What Goes Up
Jonathan Glatzer’s directorial debut What Goes Up is a quirky-small-town dramedy that just barely avoids the “overly cutesy” and “self-indulgently melancholy” traps that snare so many indies. The movie teeters on the brink of disaster, and sometimes it flat-out stumbles, but while it’s often as amateurish as it is assured, Glatzer and writer Robert Lawson want to convey so much that the sheer breadth of the movie means they hit a few of their targets.
Steve Coogan plays a New York reporter who’s been emotionally ground down by his series of stories about a tragic, courageous inner-city mother. So Coogan’s editor assigns him a puff piece, covering a New Hampshire town’s reaction to one of their own getting picked to ride in the Space Shuttle. While in town, Coogan plans to reconnect with an old college friend, but on the day he arrives, the old friend is found dead in an alley. And there’s more woe ahead. The local astronaut Coogan is there to cover is Christa McAuliffe, who’s days away from dying in the Challenger explosion. And the woman Coogan has been writing Pulitzer-worthy stories about? She killed herself after the first story was published, and all his subsequent pieces have been made up.
That’s a lot of background for What Goes Up to wheel into place, especially since its actual plot isn’t overly concerned with the phony articles, the dead friend, or the doomed teacher. It’s mainly about a group of misfit teenagers (played by such familiar faces as Hilary Duff, Olivia Thirlby, and Josh Peck) who had a close relationship with Coogan’s old buddy, and are now looking to Coogan to fill that same guru/confidante/crush role.

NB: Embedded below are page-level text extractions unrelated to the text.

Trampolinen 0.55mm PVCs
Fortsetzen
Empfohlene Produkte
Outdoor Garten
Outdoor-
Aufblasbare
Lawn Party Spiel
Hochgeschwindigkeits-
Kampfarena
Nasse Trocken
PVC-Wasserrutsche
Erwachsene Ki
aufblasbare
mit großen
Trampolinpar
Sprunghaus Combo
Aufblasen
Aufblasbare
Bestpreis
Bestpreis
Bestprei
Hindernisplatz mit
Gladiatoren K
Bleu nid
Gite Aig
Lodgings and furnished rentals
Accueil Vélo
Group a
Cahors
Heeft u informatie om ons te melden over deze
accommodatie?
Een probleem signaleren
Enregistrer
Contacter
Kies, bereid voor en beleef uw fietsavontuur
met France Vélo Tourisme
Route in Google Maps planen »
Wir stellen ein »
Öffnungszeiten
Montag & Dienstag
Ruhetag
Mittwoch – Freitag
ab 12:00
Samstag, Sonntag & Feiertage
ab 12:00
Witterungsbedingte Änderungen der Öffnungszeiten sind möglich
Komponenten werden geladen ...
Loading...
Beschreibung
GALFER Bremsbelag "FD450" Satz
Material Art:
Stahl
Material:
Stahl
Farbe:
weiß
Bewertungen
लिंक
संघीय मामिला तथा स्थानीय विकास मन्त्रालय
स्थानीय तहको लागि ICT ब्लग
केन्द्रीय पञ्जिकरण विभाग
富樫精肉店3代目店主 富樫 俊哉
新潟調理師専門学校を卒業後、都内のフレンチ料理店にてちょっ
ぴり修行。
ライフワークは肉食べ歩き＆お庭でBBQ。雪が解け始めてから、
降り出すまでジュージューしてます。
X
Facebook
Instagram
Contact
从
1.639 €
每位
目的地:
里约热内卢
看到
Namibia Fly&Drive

What Goes Up’s high-school milieu is a mishmash of familiar tropes and one-note characters, and a subplot involving a space-themed high-school musical (conceived and directed by a broadly mousy Molly Shannon) is an ill-conceived time-waster at best, and borderline offensive at worst. Yet throughout, Glatzer and Lawson show a deep understanding of how common ideals can hold even a community of outsiders together. And What Goes Up has a one-of-a-kind character in Coogan, a cynic with a savior complex, who lies partly out of convenience, and partly because he knows—as Glatzer and Lawson know—that even a messy story can still inspire.